“If you don’t mind, Frank, I won’t have the picture exhibited. After all, a portrait is a personal thing. Send it home to me as soon as it is finished.” She wanted to add “and I will send you a cheque for it,” but she was afraid of hurting his feelings. Nothing had ever been said about payment. It had been tacitly assumed that it was a labour of love.
“I don’t think it’s fair to me,” he protested, still sulky, the man submerged in the artist. “It’s the best picture I have ever done. No woman can judge her own portrait. Besides, you never objected to it before.”
“I always saw it quite close at hand and in the light of day. To-night, at the end of the room, it looks different.”
“Well, commend me to women-sitters for changeability!” he exclaimed bitterly.
She put her hand on the cushion that concealed the telegram. He had evidently been sitting in her position when it arrived.
“Perhaps—if the Bridgemans had come—they might have liked it, and their opinion is more valuable than mine. You only heard of her illness this evening?”
“Yes,” he responded moodily, “just before you came in.”
Petty trickery! She had nearly lent herself to that. Afterwards—yes, circumstances might have made it necessary, but before—— It was not, and it never could have been, love on either side. Love was a bigger, finer thing than that! Perhaps too large always to be confined within a wedding-ring, but this did not of itself overleap the bounds.

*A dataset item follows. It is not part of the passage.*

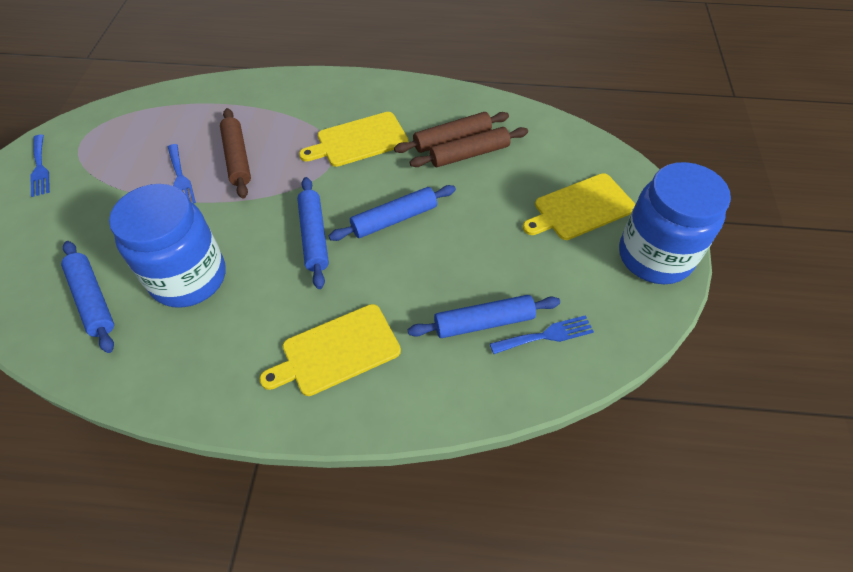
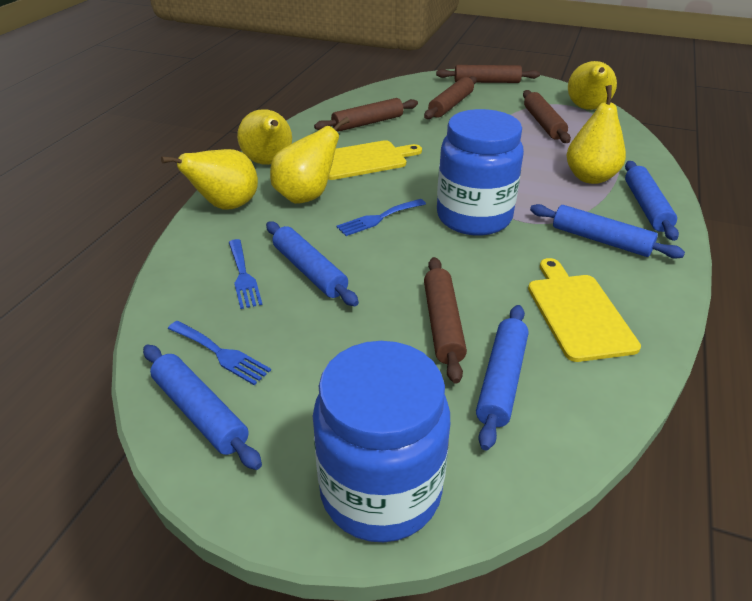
blue rolling pin: 4 -> 5
brown rolling pin: 3 -> 5
yellow cutting board: 3 -> 2
yellow pear: 0 -> 5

Only the trickster passion again! And passion she had proved to be a cheat, a miserable, mean cheat, that preyed on the emotions and ignorance of women.
She suddenly felt very tired, and her face had gone pathetically white as she rose from the divan.
“Frank, I am sorry I have hurt your feelings. I can only say again that I admire it as a piece of painting, immensely.... Now I must go home. It is getting rather late, and I think a day in the country tires one, don’t you?”